Seventy-three

When she answered the door, it was obvious on her face. She feared Jesse had found her out, he knew her secret. Or, if not the secret itself, that she had one. And it was a secret she thought was safe in a place like Paradise. She had thought, she hoped, foolishly, that living in a small town above a warehouse on a dead-end street and doing her art was cover enough. But experience should have taught her that circumstance could lay you bare, no matter how carefully you planned your moves or how small you made your life. When she saw the file in Jesse’s hand, it confirmed her fears.

“Come on up,” she said.

In her apartment, there was a half-empty open bottle of Malbec and a lipstick-smeared glass next to it on the kitchen table. There were only a few purple drops at the bottom of the stemmed, bell-shaped wineglass. Before she sat down or offered Jesse a seat, she poured more wine into her glass and took a swig. Jesse had never seen this version of Maryglenn before. As he now understood, there were several versions of Maryglenn, seen and unseen.

As he walked past her, Jesse placed the file on the table next to the bottle. He sat on a beat-into-submission leather chair that looked like it had begun life a decade or two before in a doctor’s waiting room. Still, it was a comfortable chair that suited Jesse, given how uncomfortable their conversation was bound to be. Like almost everything else in the apartment, the chair was flecked with paint.

Maryglenn flipped open the file, thumbed through the pages, and finished her wine.

“Do you so thoroughly investigate all the women you sleep with?” She laughed in a joyless way. “Must be quite a collection of files you have.”

“I hope you know better than that.”

She poured herself another glass. “Then why?”

“I can’t tell you that, but you’ll know why tomorrow.”

“The drugs.” She fixed her lips into a pained smile. “The reason you’ve been around school so frequently. You think I’m involved somehow.”

“Are you?” Jesse stood. Walked to the large window that looked out at the yacht club, Stiles Island, and the Atlantic. “All that file tells me is you’ve got something to hide, but it doesn’t tell me what it is or why.”

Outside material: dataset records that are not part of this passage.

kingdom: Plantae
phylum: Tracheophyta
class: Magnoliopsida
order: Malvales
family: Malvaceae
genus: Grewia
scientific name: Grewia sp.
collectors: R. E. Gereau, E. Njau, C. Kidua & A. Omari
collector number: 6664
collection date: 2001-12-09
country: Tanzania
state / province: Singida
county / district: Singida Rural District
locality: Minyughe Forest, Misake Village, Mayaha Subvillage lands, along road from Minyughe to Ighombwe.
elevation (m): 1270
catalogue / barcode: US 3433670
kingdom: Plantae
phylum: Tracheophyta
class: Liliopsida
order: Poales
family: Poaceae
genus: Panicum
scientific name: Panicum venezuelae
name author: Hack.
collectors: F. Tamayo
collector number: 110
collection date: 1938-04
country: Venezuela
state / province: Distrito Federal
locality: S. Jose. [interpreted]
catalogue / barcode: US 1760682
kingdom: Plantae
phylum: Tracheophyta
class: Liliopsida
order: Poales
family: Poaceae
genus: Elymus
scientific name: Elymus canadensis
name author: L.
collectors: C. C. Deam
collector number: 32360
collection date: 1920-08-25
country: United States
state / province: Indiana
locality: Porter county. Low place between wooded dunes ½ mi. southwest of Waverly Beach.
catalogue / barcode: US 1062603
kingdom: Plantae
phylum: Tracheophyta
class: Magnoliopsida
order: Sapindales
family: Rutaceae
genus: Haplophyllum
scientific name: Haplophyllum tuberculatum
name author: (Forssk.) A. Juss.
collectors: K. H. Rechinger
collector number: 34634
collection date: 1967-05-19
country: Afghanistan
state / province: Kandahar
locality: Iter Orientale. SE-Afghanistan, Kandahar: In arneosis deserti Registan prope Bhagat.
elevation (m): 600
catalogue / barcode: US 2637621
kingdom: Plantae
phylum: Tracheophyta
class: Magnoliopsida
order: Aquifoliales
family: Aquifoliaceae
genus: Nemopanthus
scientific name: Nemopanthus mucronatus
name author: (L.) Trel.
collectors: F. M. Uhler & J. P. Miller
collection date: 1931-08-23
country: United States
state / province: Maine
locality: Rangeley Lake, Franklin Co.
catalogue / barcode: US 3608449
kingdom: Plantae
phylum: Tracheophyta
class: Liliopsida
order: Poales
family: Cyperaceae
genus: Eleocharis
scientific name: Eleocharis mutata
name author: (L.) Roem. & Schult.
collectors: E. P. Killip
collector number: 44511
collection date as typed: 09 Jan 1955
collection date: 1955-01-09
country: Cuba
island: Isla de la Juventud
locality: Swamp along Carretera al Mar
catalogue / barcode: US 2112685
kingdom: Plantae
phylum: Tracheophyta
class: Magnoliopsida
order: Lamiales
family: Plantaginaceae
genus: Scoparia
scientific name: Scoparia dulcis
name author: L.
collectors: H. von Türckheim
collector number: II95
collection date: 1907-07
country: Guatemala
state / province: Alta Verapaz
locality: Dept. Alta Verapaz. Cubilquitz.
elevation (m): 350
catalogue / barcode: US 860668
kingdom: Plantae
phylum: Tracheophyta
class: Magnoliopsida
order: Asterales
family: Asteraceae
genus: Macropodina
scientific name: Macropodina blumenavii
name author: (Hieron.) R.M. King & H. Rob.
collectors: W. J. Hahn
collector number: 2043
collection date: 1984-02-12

“Don’t you have things to hide, Jesse?”

“Of course, but none of them worthy of name changes and false histories. I always wondered why we never talked about your past. I know you are from around Nashville. At least that’s what your accent tells me. You say you went to art school, but I don’t know which one. You call yourself Maryglenn, but—”

“We don’t talk much about my past because we’re often preoccupied.”

Now it was his turn for a joyless laugh. “True.”

“There were no lies in there, Jesse.” She pointed to her bed and then to her heart. “Or in here. No, my name isn’t Maryglenn, but it’s the name I gave myself. I like it. Better to have a name that draws attention than one that is plain as a sheet of white paper. People who try too hard to hide make it obvious they’re hiding. Besides, Maryglenn is a good name for a painter.”

“Witness protection?”

“I can’t say.”

He asked, “That story about your leg.”

“A lie. The injuries and the pain were real enough, though.”

Jesse pointed at the bed. “A lie told in bed. Just contradicted yourself.”

“You know what I meant.”

“I would know what most women meant, but you aren’t most women.”

“How I sometimes wish I were. Who else knows?”

Jesse shook his head. “Knows what? All I know is what I don’t know.”

“That’s beneath you, Jesse.”

Jesse changed subjects. “You know about my fiancée, don’t you?”

“Diana. I know what I’ve heard. That she was murdered and the killer escaped.”

“She had a secret, too. When we met, she was an FBI special agent using an alias and working undercover.”

“What does that say about you, do you think?”

“I’m not sure, but I’m not here about me.”

She laughed. “You think not? Jesse Stone, police chief, homicide detective, blind man.”

“Maybe.” Jesse picked up the file and went to the door. “I gave you a chance to explain and you didn’t. Don’t run and don’t be absent from school tomorrow.”

He let himself out without saying goodbye.